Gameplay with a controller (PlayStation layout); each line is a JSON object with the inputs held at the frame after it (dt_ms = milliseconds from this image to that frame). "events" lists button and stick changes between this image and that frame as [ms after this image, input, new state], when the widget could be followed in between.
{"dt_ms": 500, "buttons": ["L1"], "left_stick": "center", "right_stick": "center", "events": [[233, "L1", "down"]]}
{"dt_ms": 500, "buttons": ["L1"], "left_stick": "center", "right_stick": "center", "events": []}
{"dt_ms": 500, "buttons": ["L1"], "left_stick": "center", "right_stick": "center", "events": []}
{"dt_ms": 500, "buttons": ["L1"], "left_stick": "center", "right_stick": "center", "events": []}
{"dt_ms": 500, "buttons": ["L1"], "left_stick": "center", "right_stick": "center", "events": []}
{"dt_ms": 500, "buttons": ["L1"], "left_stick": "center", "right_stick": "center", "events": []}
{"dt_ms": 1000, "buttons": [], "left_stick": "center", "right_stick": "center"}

**Task details**
Without omitting anything, reproduce the whole of the data.

**Exercise result**
Gameplay with a controller (PlayStation layout); each line is a JSON object with the inputs held at the frame after it (dt_ms = milliseconds from this image to that frame). "events" lists button and stick changes between this image and that frame as [ms after this image, input, new state], when the widget could be followed in between.
{"dt_ms": 500, "buttons": ["L1"], "left_stick": "center", "right_stick": "center", "events": [[233, "L1", "down"]]}
{"dt_ms": 500, "buttons": ["L1"], "left_stick": "center", "right_stick": "center", "events": []}
{"dt_ms": 500, "buttons": ["L1"], "left_stick": "center", "right_stick": "center", "events": []}
{"dt_ms": 500, "buttons": ["L1"], "left_stick": "center", "right_stick": "center", "events": []}
{"dt_ms": 500, "buttons": ["L1"], "left_stick": "center", "right_stick": "center", "events": []}
{"dt_ms": 500, "buttons": ["L1"], "left_stick": "center", "right_stick": "center", "events": []}
{"dt_ms": 1000, "buttons": [], "left_stick": "center", "right_stick": "center"}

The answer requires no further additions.